Attendance policy is left to the discretion of individual instructors, subject to general university policy.
Unit I: The Fundamentals of Fractals & Iterated Function Systems (15 Days)
We look at the basic concepts of geometric iteration, self-similarity, fractal dimension, multiple reduction copy machines, the chaos game, fractals in nature, and decoding fractals. Students do hands-on group activities, experiment with applets on the web, and discuss assigned readings. Students also learn how to design fractals using basic geometric transformations. We see how fractals can model images with an amazing degree of accuracy, and the information compressed to a simple set of numbers.
Unit II: Connections with Arts & Humanities (12 Days)
We discuss Stoppard's highly entertaining play Arcadia and the mathematical themes therein. In the play, we see a 13-year-old math prodigy, Thomasina, discard classical Euclidean geometry to discover the principles of fractal geometry (in 1809!), while almost two centuries later, in the very same room, we find a mathematical biologist using some of the same ideas to study fluctuating game bird populations. We also discuss some other examples of fractals found in the arts and humanities. These examples could include but not be limited to: Wallace Stevens' poem, The Sail of Ulysses, Ray Bradbury's A Sound of Thunder, paintings of Jackson Pollock, short animations by Francesca Talenti that provide stunning visual interpretations of fractals and chaos, clips of fractal music, and examples of fractals in popular movies like Jurassic Park. Students discuss assigned reading in class and write about how the topics in this section are related to fractals.
Unit III: Cellular Automata and Scientific Applications of Fractal Geometry (7 Days)
John Conway's Game of Life (popularized by Martin Gardner in his Scientific American column) describes simple rules that determine the "life" or "death" of the next generation of cells, based on interaction with neighboring cells. They are based on simple rules but show surprisingly complex behavior.

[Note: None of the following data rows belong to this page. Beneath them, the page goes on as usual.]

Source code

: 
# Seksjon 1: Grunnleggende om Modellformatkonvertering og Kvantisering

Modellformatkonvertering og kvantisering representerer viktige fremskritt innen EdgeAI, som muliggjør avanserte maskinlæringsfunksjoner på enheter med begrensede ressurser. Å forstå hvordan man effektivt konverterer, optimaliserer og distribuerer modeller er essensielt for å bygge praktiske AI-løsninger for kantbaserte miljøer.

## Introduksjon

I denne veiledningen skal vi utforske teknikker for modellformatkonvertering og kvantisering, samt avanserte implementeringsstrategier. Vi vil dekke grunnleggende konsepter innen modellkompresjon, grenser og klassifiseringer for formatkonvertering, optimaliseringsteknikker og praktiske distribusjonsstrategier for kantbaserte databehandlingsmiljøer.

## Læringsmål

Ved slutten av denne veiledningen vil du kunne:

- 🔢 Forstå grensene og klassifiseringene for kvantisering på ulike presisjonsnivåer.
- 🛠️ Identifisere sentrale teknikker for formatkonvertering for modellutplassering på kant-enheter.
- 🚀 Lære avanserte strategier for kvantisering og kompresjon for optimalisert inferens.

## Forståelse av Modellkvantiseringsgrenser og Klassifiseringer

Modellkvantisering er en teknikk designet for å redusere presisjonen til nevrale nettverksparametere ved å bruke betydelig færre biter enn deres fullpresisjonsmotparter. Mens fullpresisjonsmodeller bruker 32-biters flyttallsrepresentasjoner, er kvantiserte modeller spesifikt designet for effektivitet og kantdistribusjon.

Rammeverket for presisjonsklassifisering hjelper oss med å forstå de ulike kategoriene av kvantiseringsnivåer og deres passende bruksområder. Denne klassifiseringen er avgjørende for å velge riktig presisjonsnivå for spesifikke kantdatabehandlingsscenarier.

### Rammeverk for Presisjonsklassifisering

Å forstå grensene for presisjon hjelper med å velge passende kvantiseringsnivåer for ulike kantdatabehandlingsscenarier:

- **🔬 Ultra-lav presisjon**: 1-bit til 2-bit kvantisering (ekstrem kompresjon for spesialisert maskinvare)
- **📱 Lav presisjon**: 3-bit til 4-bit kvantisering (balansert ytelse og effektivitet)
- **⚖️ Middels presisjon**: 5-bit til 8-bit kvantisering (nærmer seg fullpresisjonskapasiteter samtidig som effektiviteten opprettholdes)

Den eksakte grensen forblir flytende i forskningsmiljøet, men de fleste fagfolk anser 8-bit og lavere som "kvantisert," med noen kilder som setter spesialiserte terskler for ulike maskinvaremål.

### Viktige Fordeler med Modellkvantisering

Far more than a game with pretty pictures, they are related to exciting new ideas such as artificial life and the edge of chaos. We study examples and patterns and some applications. Students do hands-on activities, use applets on the web to better understand the Game of Life, and participate in group discussions. Then they write a short paper on how fractals relate to science and our natural world.

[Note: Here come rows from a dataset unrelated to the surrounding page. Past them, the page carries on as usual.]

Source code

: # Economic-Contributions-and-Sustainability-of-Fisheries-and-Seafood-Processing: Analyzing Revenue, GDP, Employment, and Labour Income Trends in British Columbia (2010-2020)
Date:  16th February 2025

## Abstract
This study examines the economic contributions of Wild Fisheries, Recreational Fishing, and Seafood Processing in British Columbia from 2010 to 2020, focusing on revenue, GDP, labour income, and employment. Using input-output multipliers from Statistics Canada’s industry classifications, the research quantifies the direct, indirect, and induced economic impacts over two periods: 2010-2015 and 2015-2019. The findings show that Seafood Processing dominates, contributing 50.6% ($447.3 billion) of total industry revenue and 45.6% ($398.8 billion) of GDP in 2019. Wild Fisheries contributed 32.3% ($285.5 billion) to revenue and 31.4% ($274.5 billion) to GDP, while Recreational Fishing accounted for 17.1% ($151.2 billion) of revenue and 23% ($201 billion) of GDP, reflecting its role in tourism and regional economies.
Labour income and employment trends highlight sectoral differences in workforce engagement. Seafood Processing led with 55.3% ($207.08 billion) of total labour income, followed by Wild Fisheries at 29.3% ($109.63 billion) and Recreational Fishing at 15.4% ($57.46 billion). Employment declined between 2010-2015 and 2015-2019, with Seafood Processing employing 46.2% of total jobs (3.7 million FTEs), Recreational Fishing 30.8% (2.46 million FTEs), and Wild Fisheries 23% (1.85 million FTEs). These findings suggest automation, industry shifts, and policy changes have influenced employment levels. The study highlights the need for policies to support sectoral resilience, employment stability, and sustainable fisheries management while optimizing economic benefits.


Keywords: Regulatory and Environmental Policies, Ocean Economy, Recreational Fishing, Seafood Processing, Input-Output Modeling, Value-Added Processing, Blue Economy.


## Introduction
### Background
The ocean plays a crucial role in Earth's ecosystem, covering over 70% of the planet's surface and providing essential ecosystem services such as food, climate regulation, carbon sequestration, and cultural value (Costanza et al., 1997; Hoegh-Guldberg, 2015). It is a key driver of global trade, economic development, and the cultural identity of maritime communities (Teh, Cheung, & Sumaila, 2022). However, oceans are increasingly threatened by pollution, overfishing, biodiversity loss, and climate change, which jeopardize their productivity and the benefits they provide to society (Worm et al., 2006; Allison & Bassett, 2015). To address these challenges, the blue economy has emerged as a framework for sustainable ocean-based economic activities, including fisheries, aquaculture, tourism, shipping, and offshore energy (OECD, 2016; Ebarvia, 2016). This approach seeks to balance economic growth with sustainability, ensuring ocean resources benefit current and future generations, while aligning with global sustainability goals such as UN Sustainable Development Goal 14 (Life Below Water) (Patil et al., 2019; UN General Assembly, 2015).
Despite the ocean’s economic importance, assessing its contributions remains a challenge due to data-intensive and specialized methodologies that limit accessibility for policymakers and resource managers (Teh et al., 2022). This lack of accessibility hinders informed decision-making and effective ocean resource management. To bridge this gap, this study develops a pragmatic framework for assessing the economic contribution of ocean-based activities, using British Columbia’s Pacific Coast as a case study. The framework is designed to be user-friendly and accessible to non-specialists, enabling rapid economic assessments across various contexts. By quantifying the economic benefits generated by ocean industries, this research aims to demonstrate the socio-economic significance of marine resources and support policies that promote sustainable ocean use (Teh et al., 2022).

Unit IV: A Tour of the Mandelbrot Set. (6 Days)
We study the fascinating structure of the Mandelbrot set, one of today's most ubiquitous and geometrically intricate figures, exploring some of its geometric and number theoretic properties. Students will experiment with applets on the web, and participate in group discussions.
Unit V: Creative Projects. (4 Days)
Students will complete a final creative project that involves researching an application to fractals and chaos. Students will create something to go along with the project, like artwork, a short story, or a computer generated image. They will also write an in-dept paper about how the item is related to chaos and fractals and make a presentation in front of the class.